**WORK INSTRUCTIONS**
Reproduce every line of the listing below without changing anything.

────────

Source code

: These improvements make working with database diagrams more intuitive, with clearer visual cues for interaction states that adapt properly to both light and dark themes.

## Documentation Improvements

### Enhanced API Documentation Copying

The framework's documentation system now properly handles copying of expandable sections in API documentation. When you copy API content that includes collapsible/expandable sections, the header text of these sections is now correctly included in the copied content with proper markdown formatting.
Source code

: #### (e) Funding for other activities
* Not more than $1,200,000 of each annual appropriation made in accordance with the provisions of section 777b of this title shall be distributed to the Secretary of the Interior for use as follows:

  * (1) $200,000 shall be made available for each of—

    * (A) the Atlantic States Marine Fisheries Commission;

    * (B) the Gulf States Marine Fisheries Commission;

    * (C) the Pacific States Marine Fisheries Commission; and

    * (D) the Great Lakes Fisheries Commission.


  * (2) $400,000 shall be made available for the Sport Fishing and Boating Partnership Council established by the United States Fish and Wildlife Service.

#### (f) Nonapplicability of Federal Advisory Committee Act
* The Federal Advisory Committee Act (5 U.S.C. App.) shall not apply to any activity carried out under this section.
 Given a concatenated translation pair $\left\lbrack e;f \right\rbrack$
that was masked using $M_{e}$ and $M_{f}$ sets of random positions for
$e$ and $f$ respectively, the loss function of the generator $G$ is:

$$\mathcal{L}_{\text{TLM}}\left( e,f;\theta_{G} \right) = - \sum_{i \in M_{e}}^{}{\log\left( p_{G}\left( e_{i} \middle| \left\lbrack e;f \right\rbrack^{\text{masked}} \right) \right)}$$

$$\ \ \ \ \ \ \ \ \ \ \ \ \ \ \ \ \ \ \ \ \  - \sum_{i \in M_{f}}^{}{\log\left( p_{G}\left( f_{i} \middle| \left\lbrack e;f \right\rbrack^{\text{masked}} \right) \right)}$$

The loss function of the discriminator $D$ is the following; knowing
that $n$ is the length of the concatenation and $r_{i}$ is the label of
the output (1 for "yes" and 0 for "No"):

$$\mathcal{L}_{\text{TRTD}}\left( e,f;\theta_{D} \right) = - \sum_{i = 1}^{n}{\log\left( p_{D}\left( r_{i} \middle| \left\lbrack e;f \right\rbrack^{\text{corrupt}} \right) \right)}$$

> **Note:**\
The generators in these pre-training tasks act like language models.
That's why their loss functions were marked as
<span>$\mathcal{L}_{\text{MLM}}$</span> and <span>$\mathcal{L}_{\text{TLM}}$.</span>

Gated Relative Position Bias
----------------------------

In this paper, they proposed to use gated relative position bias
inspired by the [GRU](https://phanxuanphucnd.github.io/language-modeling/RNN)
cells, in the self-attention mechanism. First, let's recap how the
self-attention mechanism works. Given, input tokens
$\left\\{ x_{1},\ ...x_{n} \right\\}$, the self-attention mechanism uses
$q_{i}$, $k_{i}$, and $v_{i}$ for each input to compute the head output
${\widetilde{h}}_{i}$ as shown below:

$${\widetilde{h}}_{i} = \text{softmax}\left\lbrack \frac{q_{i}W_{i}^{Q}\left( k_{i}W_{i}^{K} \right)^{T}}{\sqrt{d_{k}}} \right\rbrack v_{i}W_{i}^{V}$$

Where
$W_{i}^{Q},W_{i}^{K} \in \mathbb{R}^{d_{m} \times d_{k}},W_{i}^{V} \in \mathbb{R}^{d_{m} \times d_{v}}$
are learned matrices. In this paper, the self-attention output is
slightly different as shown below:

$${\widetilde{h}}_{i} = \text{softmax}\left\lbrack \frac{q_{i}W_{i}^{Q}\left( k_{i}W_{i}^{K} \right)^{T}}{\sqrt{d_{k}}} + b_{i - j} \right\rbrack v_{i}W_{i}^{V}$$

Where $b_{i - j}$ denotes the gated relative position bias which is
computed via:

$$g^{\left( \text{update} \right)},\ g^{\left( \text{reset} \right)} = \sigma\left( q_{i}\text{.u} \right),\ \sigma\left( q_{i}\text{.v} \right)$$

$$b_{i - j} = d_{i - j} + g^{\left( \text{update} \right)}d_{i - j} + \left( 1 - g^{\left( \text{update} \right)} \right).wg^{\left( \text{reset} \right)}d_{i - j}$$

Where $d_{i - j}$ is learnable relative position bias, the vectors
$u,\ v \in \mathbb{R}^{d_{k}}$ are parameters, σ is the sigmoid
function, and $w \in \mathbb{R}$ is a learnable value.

────────

**WRITTEN SOLUTION**
Source code

: These improvements make working with database diagrams more intuitive, with clearer visual cues for interaction states that adapt properly to both light and dark themes.

## Documentation Improvements

### Enhanced API Documentation Copying

The framework's documentation system now properly handles copying of expandable sections in API documentation. When you copy API content that includes collapsible/expandable sections, the header text of these sections is now correctly included in the copied content with proper markdown formatting.
Source code

: #### (e) Funding for other activities
* Not more than $1,200,000 of each annual appropriation made in accordance with the provisions of section 777b of this title shall be distributed to the Secretary of the Interior for use as follows:

  * (1) $200,000 shall be made available for each of—

    * (A) the Atlantic States Marine Fisheries Commission;

    * (B) the Gulf States Marine Fisheries Commission;

    * (C) the Pacific States Marine Fisheries Commission; and

    * (D) the Great Lakes Fisheries Commission.


  * (2) $400,000 shall be made available for the Sport Fishing and Boating Partnership Council established by the United States Fish and Wildlife Service.

#### (f) Nonapplicability of Federal Advisory Committee Act
* The Federal Advisory Committee Act (5 U.S.C. App.) shall not apply to any activity carried out under this section.
 Given a concatenated translation pair $\left\lbrack e;f \right\rbrack$
that was masked using $M_{e}$ and $M_{f}$ sets of random positions for
$e$ and $f$ respectively, the loss function of the generator $G$ is:

$$\mathcal{L}_{\text{TLM}}\left( e,f;\theta_{G} \right) = - \sum_{i \in M_{e}}^{}{\log\left( p_{G}\left( e_{i} \middle| \left\lbrack e;f \right\rbrack^{\text{masked}} \right) \right)}$$

$$\ \ \ \ \ \ \ \ \ \ \ \ \ \ \ \ \ \ \ \ \  - \sum_{i \in M_{f}}^{}{\log\left( p_{G}\left( f_{i} \middle| \left\lbrack e;f \right\rbrack^{\text{masked}} \right) \right)}$$

The loss function of the discriminator $D$ is the following; knowing
that $n$ is the length of the concatenation and $r_{i}$ is the label of
the output (1 for "yes" and 0 for "No"):

$$\mathcal{L}_{\text{TRTD}}\left( e,f;\theta_{D} \right) = - \sum_{i = 1}^{n}{\log\left( p_{D}\left( r_{i} \middle| \left\lbrack e;f \right\rbrack^{\text{corrupt}} \right) \right)}$$

> **Note:**\
The generators in these pre-training tasks act like language models.
That's why their loss functions were marked as
<span>$\mathcal{L}_{\text{MLM}}$</span> and <span>$\mathcal{L}_{\text{TLM}}$.</span>

Gated Relative Position Bias
----------------------------

In this paper, they proposed to use gated relative position bias
inspired by the [GRU](https://phanxuanphucnd.github.io/language-modeling/RNN)
cells, in the self-attention mechanism. First, let's recap how the
self-attention mechanism works. Given, input tokens
$\left\\{ x_{1},\ ...x_{n} \right\\}$, the self-attention mechanism uses
$q_{i}$, $k_{i}$, and $v_{i}$ for each input to compute the head output
${\widetilde{h}}_{i}$ as shown below:

$${\widetilde{h}}_{i} = \text{softmax}\left\lbrack \frac{q_{i}W_{i}^{Q}\left( k_{i}W_{i}^{K} \right)^{T}}{\sqrt{d_{k}}} \right\rbrack v_{i}W_{i}^{V}$$

Where
$W_{i}^{Q},W_{i}^{K} \in \mathbb{R}^{d_{m} \times d_{k}},W_{i}^{V} \in \mathbb{R}^{d_{m} \times d_{v}}$
are learned matrices. In this paper, the self-attention output is
slightly different as shown below:

$${\widetilde{h}}_{i} = \text{softmax}\left\lbrack \frac{q_{i}W_{i}^{Q}\left( k_{i}W_{i}^{K} \right)^{T}}{\sqrt{d_{k}}} + b_{i - j} \right\rbrack v_{i}W_{i}^{V}$$

Where $b_{i - j}$ denotes the gated relative position bias which is
computed via:

$$g^{\left( \text{update} \right)},\ g^{\left( \text{reset} \right)} = \sigma\left( q_{i}\text{.u} \right),\ \sigma\left( q_{i}\text{.v} \right)$$

$$b_{i - j} = d_{i - j} + g^{\left( \text{update} \right)}d_{i - j} + \left( 1 - g^{\left( \text{update} \right)} \right).wg^{\left( \text{reset} \right)}d_{i - j}$$

Where $d_{i - j}$ is learnable relative position bias, the vectors
$u,\ v \in \mathbb{R}^{d_{k}}$ are parameters, σ is the sigmoid
function, and $w \in \mathbb{R}$ is a learnable value.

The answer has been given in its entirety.